• GOAL 1
Pick out each line of the records that contains the word "family".

• TEXT SEGMENT

## START

3270-10-PE A.G. Simpson Automotive Inc., Applicant.
BEFORE: Patrick Kelly, Vice-Chair, Pauline Seville and Paul LeMay, Members.
APPEARANCES: Carolyn Kay, George Dendias, Lisa Boulton, Dave McCulloch and Joanne Branchaud appearing on behalf of the applicant.
DECISION OF THE TRIBUNAL: June 16 , 2011
Background
This is an employer application under the Pay Equity Act, R.S.O. 1990, c. P.7 as amended (“the Act”) in respect of two Orders of a Review Officer, one dated May 21, 2010 and the other dated October 27, 2010, regarding the employer’s non-union pay equity plan. The May 21, 2010 Order required, among other things, that the applicant (or “AGS”) develop and post a non-union pay equity plan by no later than September 10, 2010. The applicant endeavoured to do so, and submitted a proposed pay equity plan to the Review Officer. The Review Officer raised several concerns in respect of which AGS sought legal advice. The applicant then developed a revised non-union pay equity plan, covering approximately 190 employees in 170 job classes, 53 of which are female dominated job classes. The development of that revised plan prompted the Review Officer to issue the October 27, 2010 order requiring the applicant, among other things, to search for bargaining unit male comparators for non-union female job classes. The applicant asks that the Orders be varied.
Although the applicant provided notice of this application to all affected employees, no employee filed a response. The Pay Equity Office was also served with the application, but it too did not participate in the matter. Consequently, at the hearing of May 4, 2011, we heard only the applicant’s evidence and submissions.
The Facts
Joanne Branchaud, the applicant’s Corporate Manager, Payroll and Benefits, testified for AGS, as did George Dendias, the applicant’s Director of Human Resources. The evidence called by AGS established the following.

## END

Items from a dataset
## START

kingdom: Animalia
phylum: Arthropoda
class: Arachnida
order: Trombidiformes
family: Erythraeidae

## END
## START

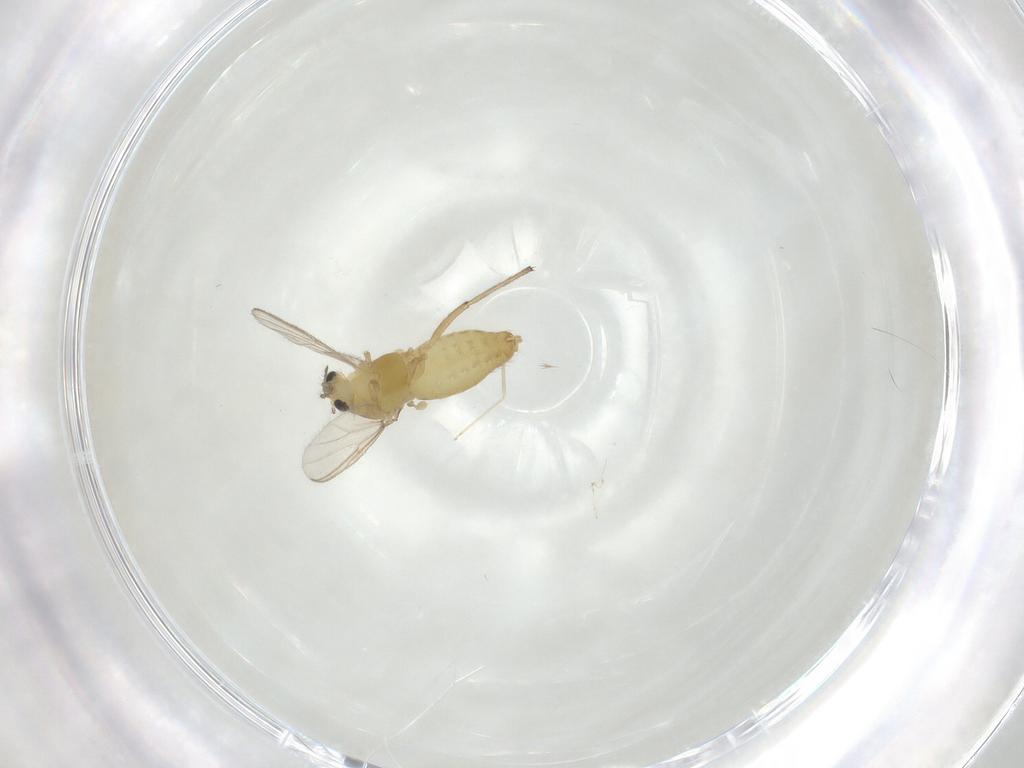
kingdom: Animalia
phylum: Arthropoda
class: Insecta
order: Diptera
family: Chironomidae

## END
## START

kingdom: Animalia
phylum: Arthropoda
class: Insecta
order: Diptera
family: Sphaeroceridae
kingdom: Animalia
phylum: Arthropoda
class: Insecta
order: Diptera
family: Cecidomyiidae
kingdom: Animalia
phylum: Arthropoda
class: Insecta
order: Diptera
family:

## END

• GOAL 2
Carry on the pay equity decision above, starting right after its last sentence.

• TASK OUTPUT 1
family: Erythraeidae
family: Chironomidae
family: Sphaeroceridae
family: Cecidomyiidae
family:

• TASK OUTPUT 2
The applicant is a private sector employer, manufacturing and supplying automotive impact system assemblies/modules and body-in-white structural modules. It has four manufacturing plants in Ontario: Windsor, Cambridge, Scarborough and Oshawa. Its Canadian head office is located in Scarborough, Ontario.
AGS posted a pay equity plan for its non-union employees in 1990. The Employer's records would indicate that at the time of the posting no objections were filed with respect to the non-union plan. In 2007, the applicant negotiated an additional pay equity plan with the Canadian Automobile Workers, the bargaining agent for a bargaining unit of approximately 845 employees.
In 2002, AGS was sold to J2 Management Corp. The enterprise continued to carry on business as A.G. Simpson Automotive Inc.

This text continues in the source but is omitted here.